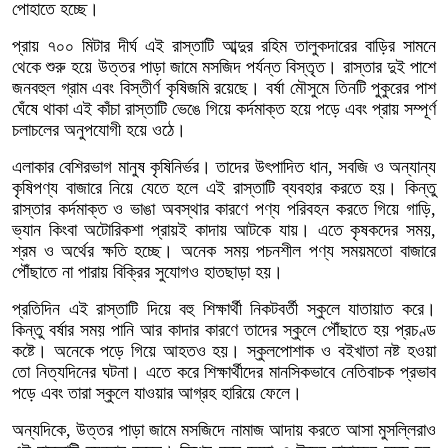
পোহাতে হচ্ছে।
প্রায় ৭০০ মিটার দীর্ঘ এই রাস্তাটি আব্দুর রহিম তালুকদারের বাড়ির সামনে
থেকে শুরু হয়ে উত্তর পাড়া জামে মসজিদ পর্যন্ত বিস্তৃত। রাস্তার দুই পাশে
জনবহুল গ্রাম এবং বিস্তীর্ণ কৃষিজমি রয়েছে। বর্ষা মৌসুমে তিনটি পুকুরের পাশ
ঘেঁষে থাকা এই কাঁচা রাস্তাটি ভেঙে গিয়ে কর্দমাক্ত হয়ে পড়ে এবং প্রায় সম্পূর্ণ
চলাচলের অনুপযোগী হয়ে ওঠে।
এলাকার বেশিরভাগ মানুষ কৃষিনির্ভর। তাদের উৎপাদিত ধান, সবজি ও অন্যান্য
কৃষিপণ্য বাজারে নিয়ে যেতে হলে এই রাস্তাটি ব্যবহার করতে হয়। কিন্তু
রাস্তার কর্দমাক্ত ও ভাঙা অবস্থার কারণে পণ্য পরিবহন করতে গিয়ে গাড়ি,
ভ্যান কিংবা অটোরিকশা প্রায়ই কাদায় আটকে যায়। এতে কৃষকদের সময়,
শ্রম ও অর্থের ক্ষতি হচ্ছে। অনেক সময় পচনশীল পণ্য সময়মতো বাজারে
পৌঁছাতে না পারায় বিক্রির সুযোগও হাতছাড়া হয়।
প্রতিদিন এই রাস্তাটি দিয়ে বহু শিক্ষার্থী নিকটবর্তী স্কুলে যাতায়াত করে।
কিন্তু বর্ষার সময় পানি আর কাদার কারণে তাদের স্কুলে পৌঁছাতে হয় প্রচণ্ড
কষ্টে। অনেকে পড়ে গিয়ে আহতও হয়। স্কুলপোশাক ও বইখাতা নষ্ট হওয়া
তো নিত্যদিনের ঘটনা। এতে করে শিক্ষার্থীদের মানসিকভাবে নেতিবাচক প্রভাব
পড়ে এবং তারা স্কুলে যাওয়ার আগ্রহ হারিয়ে ফেলে।
অন্যদিকে, উত্তর পাড়া জামে মসজিদে নামাজ আদায় করতে আসা মুসল্লিরাও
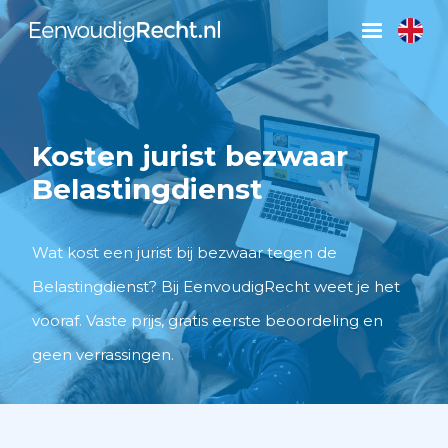
Kosten jurist bezwaar
Belastingdienst
Wat kost een jurist bij bezwaar tegen de
Belastingdienst? Bij EenvoudigRecht weet je het
vooraf. Vaste prijs, gratis eerste beoordeling en
geen verrassingen.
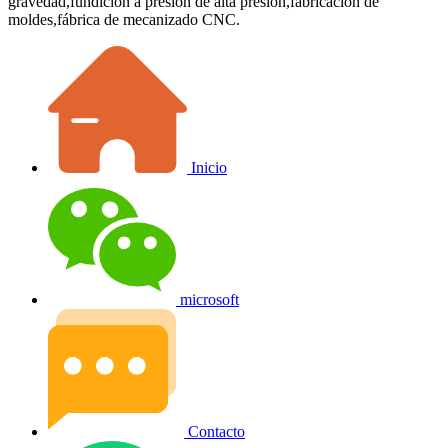
gravedad,fundición a presión de alta presión,fabricación de
moldes,fábrica de mecanizado CNC.
Inicio
microsoft
Contacto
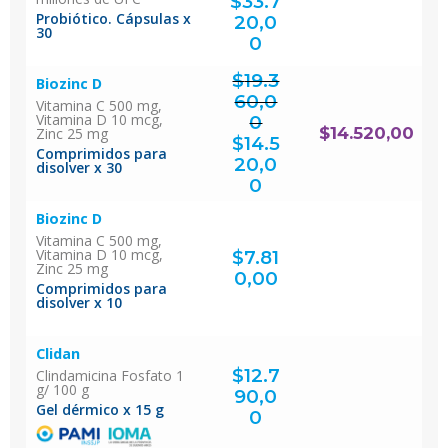
original
$
33.7
era:
$44.960,00.
Probiótico. Cápsulas x
20,0
30
El
precio
actual
0
es:
$33.720,00.
$
19.3
Biozinc D
60,0
Vitamina C 500 mg,
Vitamina D 10 mcg,
0
El
$
14.520,00
Zinc 25 mg
precio
original
$
14.5
era:
$19.360,00.
Comprimidos para
20,0
disolver x 30
El
precio
actual
0
es:
$14.520,00.
Biozinc D
Vitamina C 500 mg,
Vitamina D 10 mcg,
$
7.81
Zinc 25 mg
0,00
Comprimidos para
disolver x 10
Clidan
$
12.7
Clindamicina Fosfato 1
g/ 100 g
90,0
Gel dérmico x 15 g
0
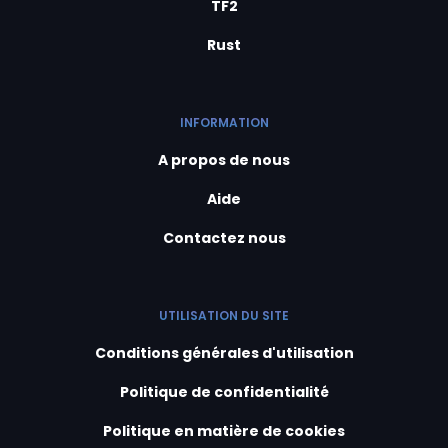
TF2
Rust
INFORMATION
A propos de nous
Aide
Contactez nous
UTILISATION DU SITE
Conditions générales d'utilisation
Politique de confidentialité
Politique en matière de cookies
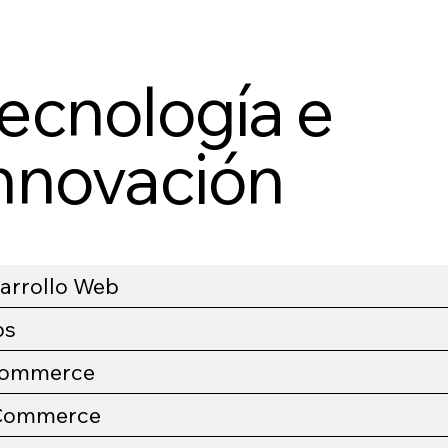
ecnología e
nnovación
arrollo Web
ps
Commerce
Commerce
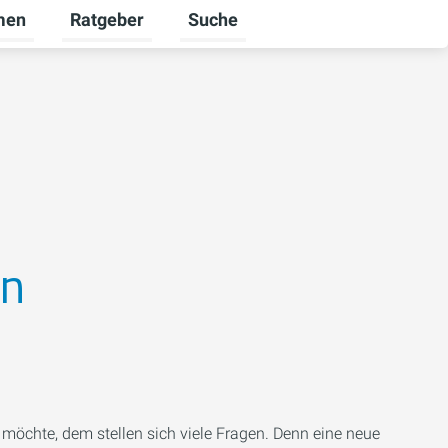
men
Ratgeber
Suche
ür Karriere umschalten
Untermenü für Unternehmen umschalten
Untermenü für Ratgeber umschalt
en
möchte, dem stellen sich viele Fragen. Denn eine neue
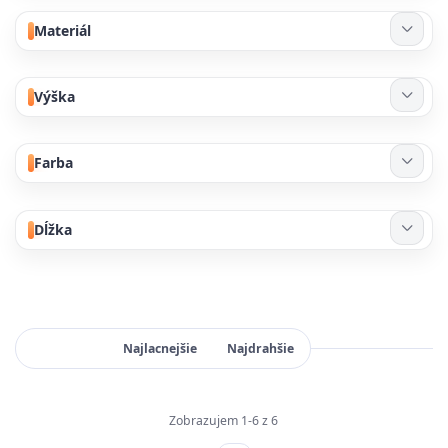
Materiál
Výška
Farba
Dĺžka
Najnovšie
Najlacnejšie
Najdrahšie
Zobrazujem 1-6 z 6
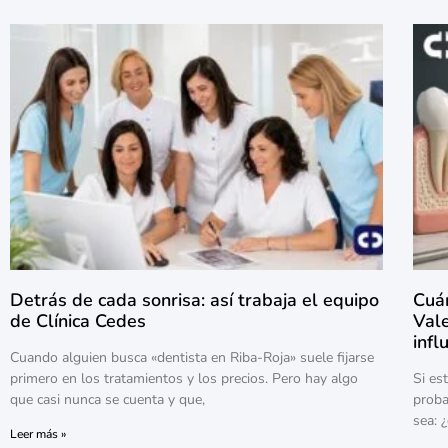
Detrás de cada sonrisa: así trabaja el equipo
Cuá
de Clínica Cedes
Vale
infl
Cuando alguien busca «dentista en Riba-Roja» suele fijarse
primero en los tratamientos y los precios. Pero hay algo
Si es
que casi nunca se cuenta y que,
proba
sea: 
Leer más »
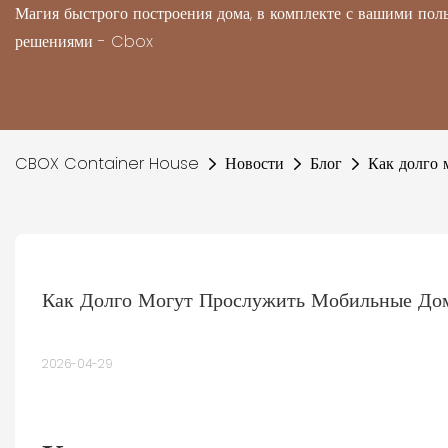
Магия быстрого построения дома, в комплекте с вашими по
решениями - Cbox
CBOX Container House
Новости
Блог
Как долго 
Как Долго Могут Прослужить Мобильные Дом
2026-04-29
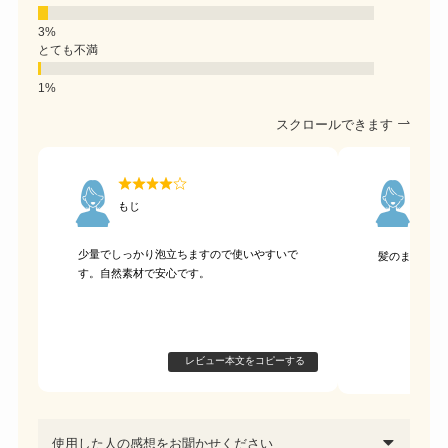
とても不満
スクロールできます
もじ
海堂
40代
少量でしっかり泡立ちますので使いやすいで
髪のまとまり
す。自然素材で安心です。
レビュー本文をコピーする
使用した人の感想をお聞かせください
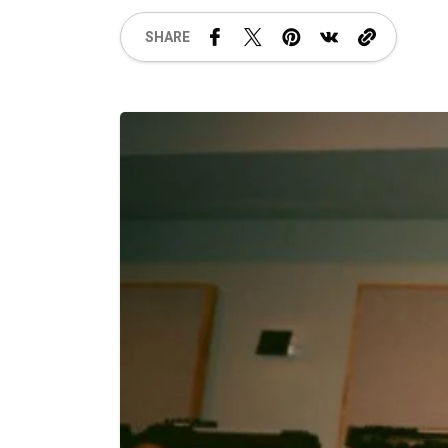
SHARE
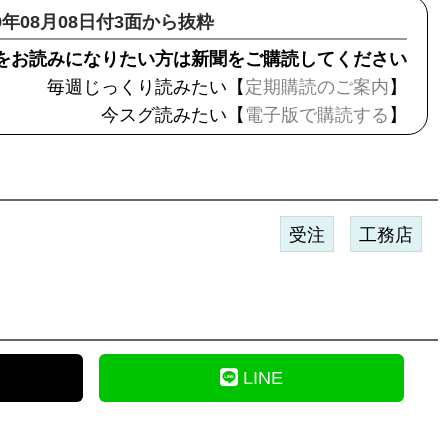
19年08月08日付3面から抜粋
をお読みになりたい方は新聞をご購読してください
毎週じっくり読みたい【
定期購読のご案内
】
今スグ読みたい【
電子版で購読する
】
受注
工務店
LINE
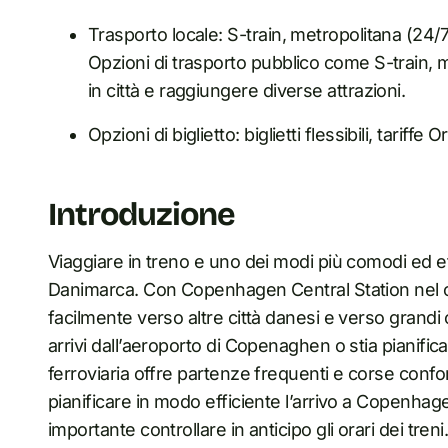
Trasporto locale: S-train, metropolitana (24/7
Opzioni di trasporto pubblico come S-train, 
in città e raggiungere diverse attrazioni.
Opzioni di biglietto: biglietti flessibili, tariffe
Introduzione
Viaggiare in treno e uno dei modi più comodi ed ef
Danimarca. Con Copenhagen Central Station nel cuo
facilmente verso altre città danesi e verso grand
arrivi dall’aeroporto di Copenaghen o stia pianifica
ferroviaria offre partenze frequenti e corse confo
pianificare in modo efficiente l’arrivo a Copenhage
importante controllare in anticipo gli orari dei tren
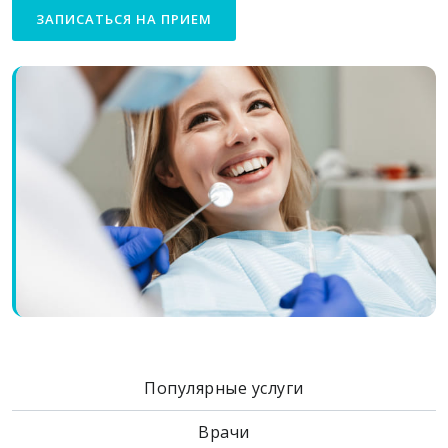
ЗАПИСАТЬСЯ НА ПРИЕМ
Популярные услуги
Врачи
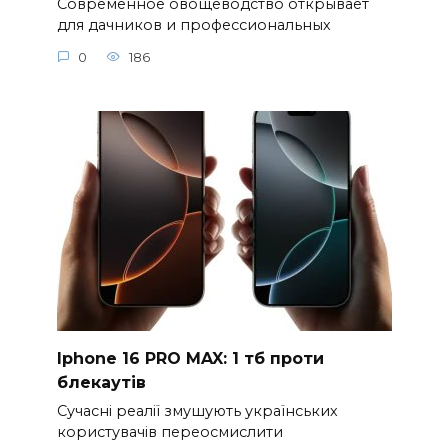
Современное овощеводство открывает
для дачников и профессиональных
0
186
Iphone 16 PRO MAX: 1 тб проти
блекаутів
Сучасні реалії змушують українських
користувачів переосмислити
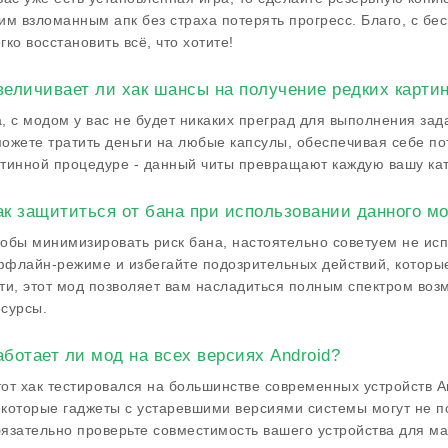
им взломанным апк без страха потерять прогресс. Благо, с б
гко восстановить всё, что хотите!
величивает ли хак шансы на получение редких карти
, с модом у вас не будет никаких преград для выполнения за
ожете тратить деньги на любые капсулы, обеспечивая себе по
тинной процедуре - данный читы превращают каждую вашу кат
ак защититься от бана при использовании данного м
обы минимизировать риск бана, настоятельно советуем не исп
флайн-режиме и избегайте подозрительных действий, которые
ти, этот мод позволяет вам насладиться полным спектром воз
сурсы.
аботает ли мод на всех версиях Android?
от хак тестировался на большинстве современных устройств An
которые гаджеты с устаревшими версиями системы могут не п
язательно проверьте совместимость вашего устройства для м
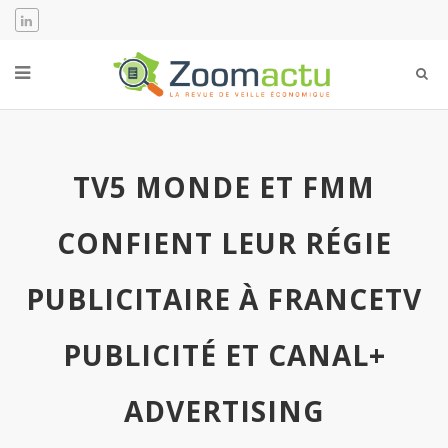
TV5 MONDE ET FMM
CONFIENT LEUR RÉGIE
PUBLICITAIRE À FRANCETV
PUBLICITÉ ET CANAL+
ADVERTISING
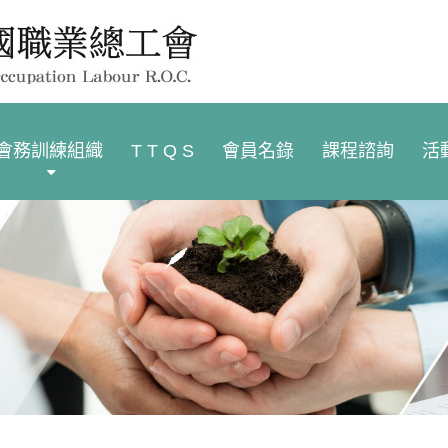
會務訓練組織
T T Q S
會員名錄
課程諮詢
活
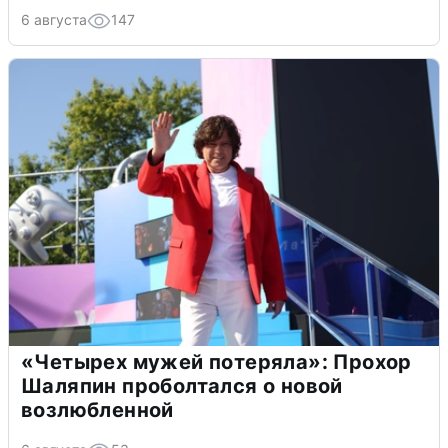
6 августа
147
«Четырех мужей потеряла»: Прохор
Шаляпин проболтался о новой
возлюбленной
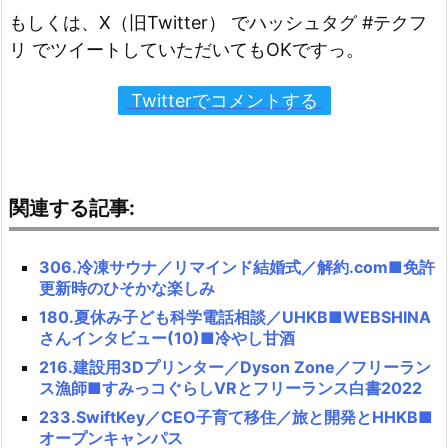
もしくは、X（旧Twitter） でハッシュタグ #テクフ
リ でツイートしていただいてもOKですっ。
Twitterでコメントする
関連する記事:
306.冷凍サウナ／リマインド結婚式／解約.com■免許
更新時のひそかな楽しみ
180.夏休み子ども科学電話相談／UHKB■WEBSHINA
さんインタビュー(10)■冷やし甘酒
216.建設用3Dプリンター／Dyson Zone／フリーラン
ス漁師■すみっコぐらしVRとフリーランス白書2022
233.SwiftKey／CEO子育て移住／旅と開発とHHKB■
オープンキャンパス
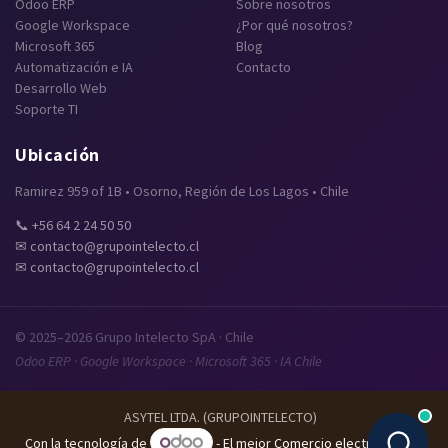
Odoo ERP
Sobre nosotros
Google Workspace
¿Por qué nosotros?
Microsoft 365
Blog
Automatización e IA
Contacto
Desarrollo Web
Soporte TI
Ubicación
Ramirez 959 of 1B • Osorno, Región de Los Lagos • Chile
📞 +56 64 2 24 50 50
✉ contacto@grupointelecto.cl
✉ contacto@grupointelecto.cl
© 2025–2026 Grupo Intelecto SpA · Chile
Odoo ERP · Google Workspace · Microsoft 365 · IA Chile
ASYTEL LTDA. (GRUPOINTELECTO)
Con la tecnología de
- El mejor
Comercio electrónico de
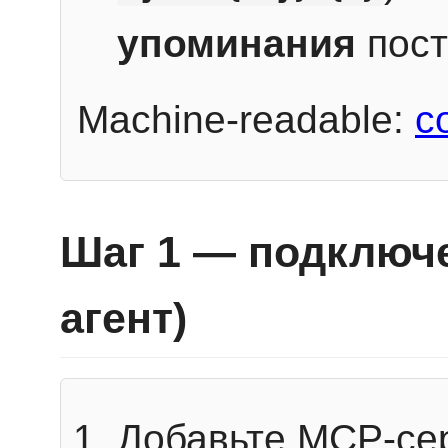
упоминания
пост
Machine-readable:
c
Шаг 1 — подключе
агент)
Добавьте MCP-се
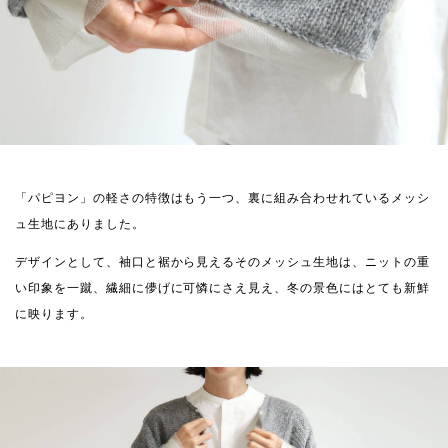
「パピヨン」の軽さの特徴はもう一つ、裏に組み合わせれているメッシ
ュ生地にありました。
デザインとして、袖口と裾から見えるそのメッシュ生地は、ニットの重
い印象を一蹴、繊細に儚げに可憐にさえ見え、冬の景色にはとても新鮮
に映ります。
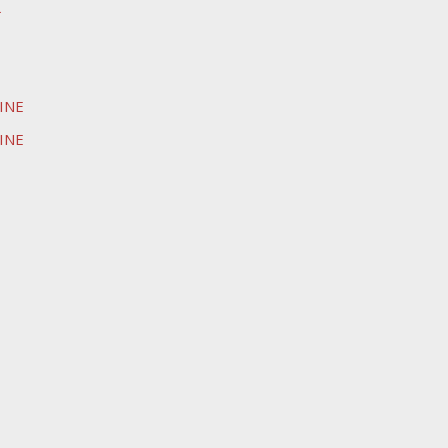
L
INE
INE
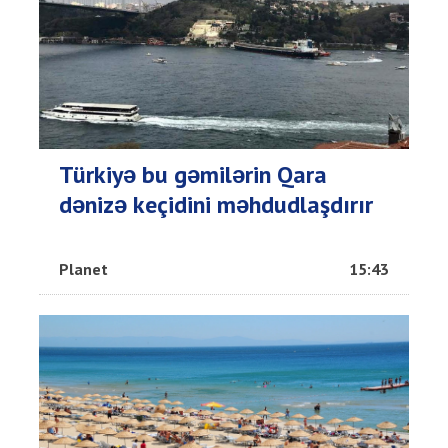
Türkiyə bu gəmilərin Qara
dənizə keçidini məhdudlaşdırır
Planet
15:43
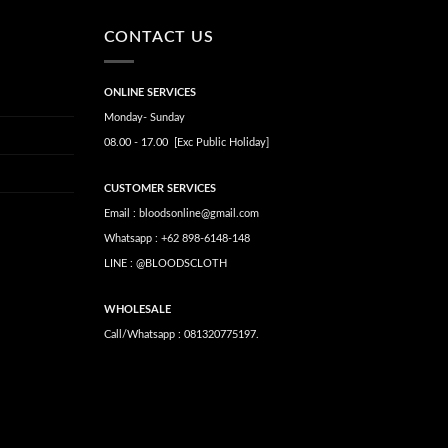
CONTACT US
ONLINE SERVICES
Monday- Sunday
08.00 - 17.00 [Exc Public Holiday]
CUSTOMER SERVICES
Email : bloodsonline@gmail.com
Whatsapp : +62 898-6148-148
LINE : @BLOODSCLOTH
WHOLESALE
Call/Whatsapp : 081320775197.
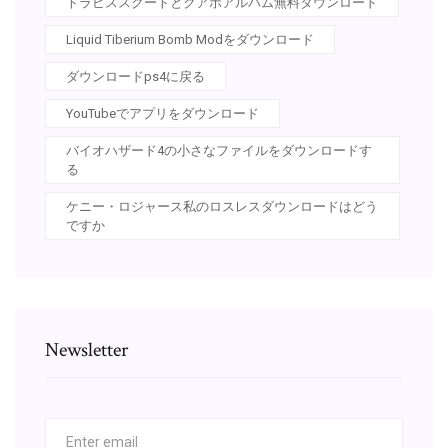
トラビススクートとクアボアルバム無料ダウンロード
Liquid Tiberium Bomb Modをダウンロード
ダウンロードps4に戻る
YouTubeでアプリをダウンロード
バイオハザード4の小さなファイルをダウンロードす
る
ケニー・ロジャース私のロスレスダウンロードはどう
ですか
Newsletter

+ + + + + + +

* **REQUIREMENT**: Write out the lines from the start of the rows through the line containing "প্রতিদিন এই রাস্তাটি", swapping "কৃষকদের" for "চাষিদের" and keeping everything else the same. Leave the pictures out.

* **EXPECTED ANSWER**:
পোহাতে হচ্ছে।
প্রায় ৭০০ মিটার দীর্ঘ এই রাস্তাটি আব্দুর রহিম তালুকদারের বাড়ির সামনে
থেকে শুরু হয়ে উত্তর পাড়া জামে মসজিদ পর্যন্ত বিস্তৃত। রাস্তার দুই পাশে
জনবহুল গ্রাম এবং বিস্তীর্ণ কৃষিজমি রয়েছে। বর্ষা মৌসুমে তিনটি পুকুরের পাশ
ঘেঁষে থাকা এই কাঁচা রাস্তাটি ভেঙে গিয়ে কর্দমাক্ত হয়ে পড়ে এবং প্রায় সম্পূর্ণ
চলাচলের অনুপযোগী হয়ে ওঠে।
এলাকার বেশিরভাগ মানুষ কৃষিনির্ভর। তাদের উৎপাদিত ধান, সবজি ও অন্যান্য
কৃষিপণ্য বাজারে নিয়ে যেতে হলে এই রাস্তাটি ব্যবহার করতে হয়। কিন্তু
রাস্তার কর্দমাক্ত ও ভাঙা অবস্থার কারণে পণ্য পরিবহন করতে গিয়ে গাড়ি,
ভ্যান কিংবা অটোরিকশা প্রায়ই কাদায় আটকে যায়। এতে চাষিদের সময়,
শ্রম ও অর্থের ক্ষতি হচ্ছে। অনেক সময় পচনশীল পণ্য সময়মতো বাজারে
পৌঁছাতে না পারায় বিক্রির সুযোগও হাতছাড়া হয়।
প্রতিদিন এই রাস্তাটি দিয়ে বহু শিক্ষার্থী নিকটবর্তী স্কুলে যাতায়াত করে।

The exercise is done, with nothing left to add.